Saved entries
——————
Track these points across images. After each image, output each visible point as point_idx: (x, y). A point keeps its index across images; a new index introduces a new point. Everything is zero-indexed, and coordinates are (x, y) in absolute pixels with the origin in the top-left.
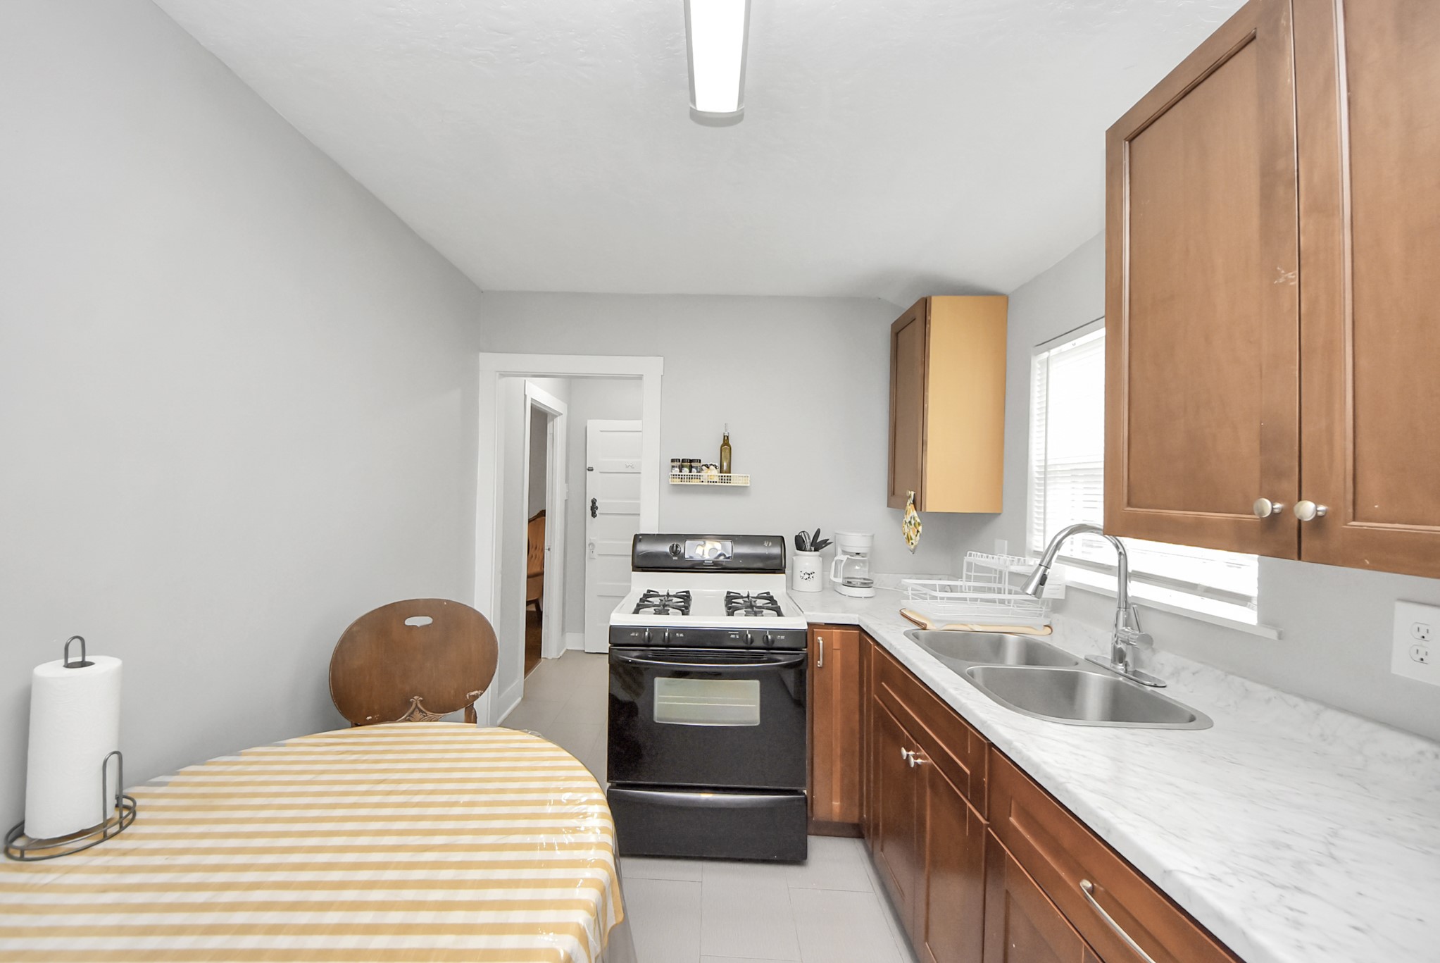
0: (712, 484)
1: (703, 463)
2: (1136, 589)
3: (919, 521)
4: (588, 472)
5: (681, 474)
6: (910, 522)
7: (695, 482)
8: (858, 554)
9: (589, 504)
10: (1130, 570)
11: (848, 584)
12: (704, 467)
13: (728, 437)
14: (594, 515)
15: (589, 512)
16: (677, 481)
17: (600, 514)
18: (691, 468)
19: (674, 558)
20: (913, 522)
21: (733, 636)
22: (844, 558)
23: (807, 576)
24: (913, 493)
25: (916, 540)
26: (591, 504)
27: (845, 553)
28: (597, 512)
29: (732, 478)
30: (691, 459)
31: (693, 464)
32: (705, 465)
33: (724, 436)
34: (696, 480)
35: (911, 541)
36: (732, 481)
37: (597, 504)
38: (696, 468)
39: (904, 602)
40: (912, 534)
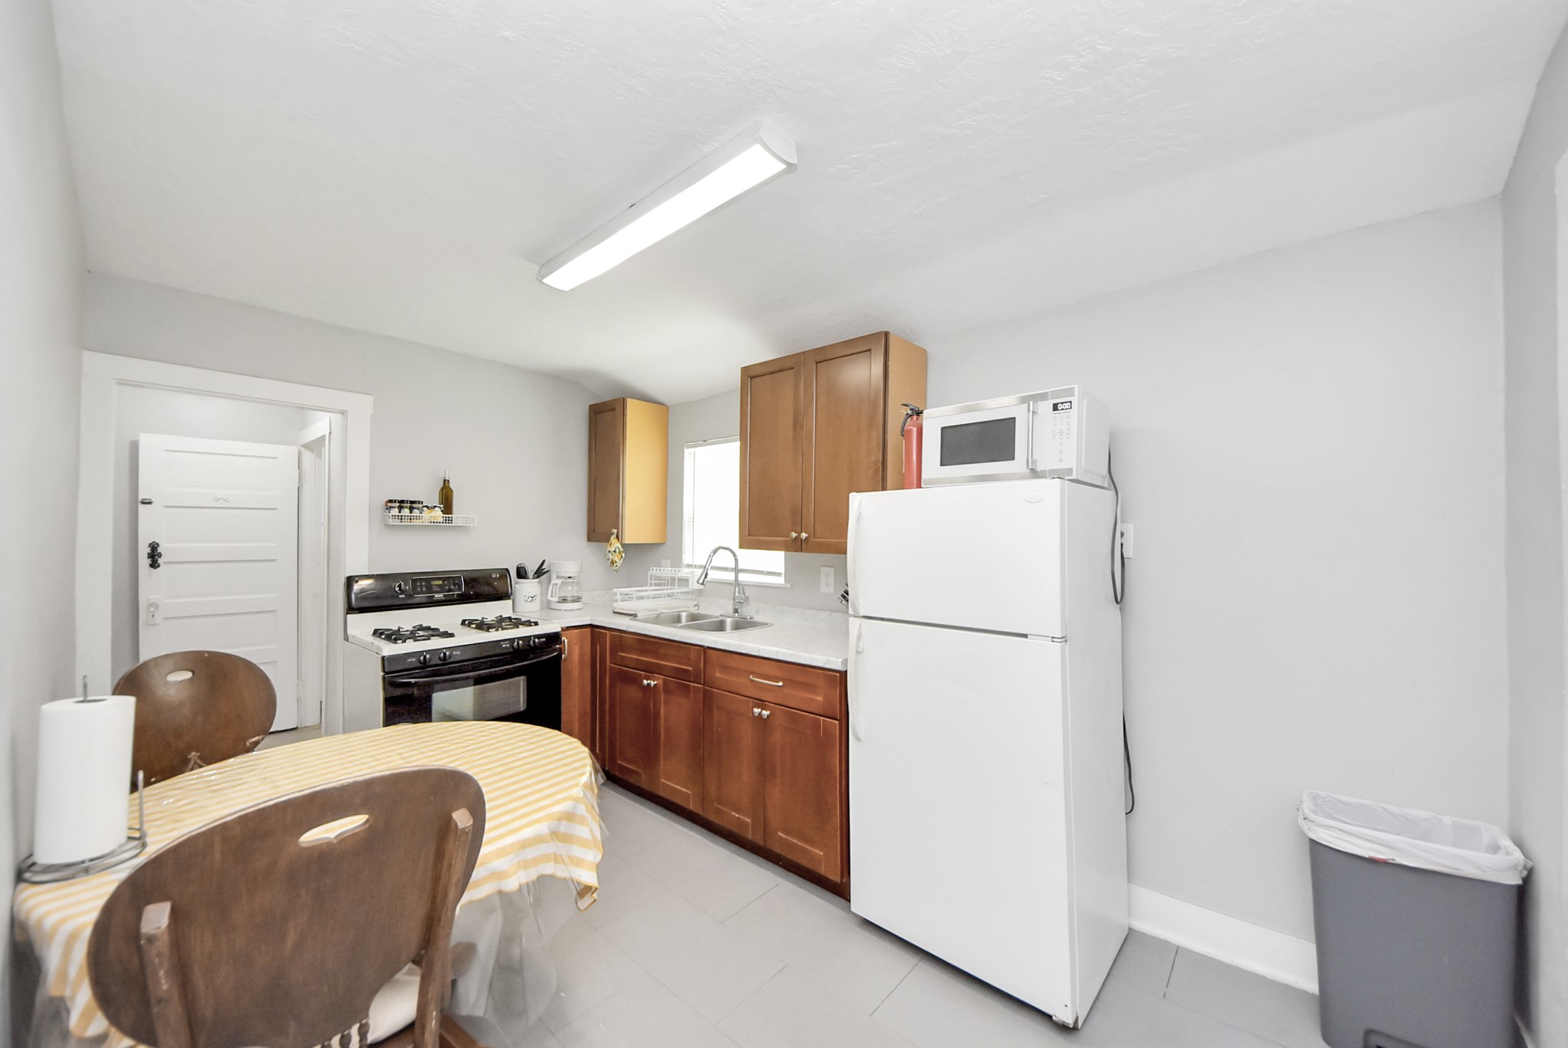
0: (438, 524)
1: (424, 505)
2: (742, 577)
3: (622, 549)
4: (141, 506)
5: (400, 514)
6: (615, 551)
7: (416, 522)
8: (570, 577)
9: (144, 551)
10: (739, 568)
11: (564, 600)
12: (425, 508)
13: (448, 481)
14: (154, 565)
15: (144, 561)
16: (397, 522)
17: (166, 563)
18: (411, 509)
19: (400, 596)
20: (617, 551)
21: (504, 646)
22: (559, 582)
23: (531, 599)
24: (615, 531)
25: (619, 562)
26: (149, 550)
27: (558, 577)
28: (160, 561)
29: (453, 519)
30: (412, 500)
31: (414, 505)
32: (426, 506)
33: (445, 480)
34: (418, 520)
35: (615, 564)
36: (453, 522)
37: (159, 550)
38: (418, 509)
39: (615, 604)
40: (616, 559)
——————
- **Activity**: Output, from the data above, the lines from the line with "11: (848, 584)" to the line with "33: (724, 436)" exactly as they stand, both ends included and nothing else.

- **Solution for this problem**:
11: (848, 584)
12: (704, 467)
13: (728, 437)
14: (594, 515)
15: (589, 512)
16: (677, 481)
17: (600, 514)
18: (691, 468)
19: (674, 558)
20: (913, 522)
21: (733, 636)
22: (844, 558)
23: (807, 576)
24: (913, 493)
25: (916, 540)
26: (591, 504)
27: (845, 553)
28: (597, 512)
29: (732, 478)
30: (691, 459)
31: (693, 464)
32: (705, 465)
33: (724, 436)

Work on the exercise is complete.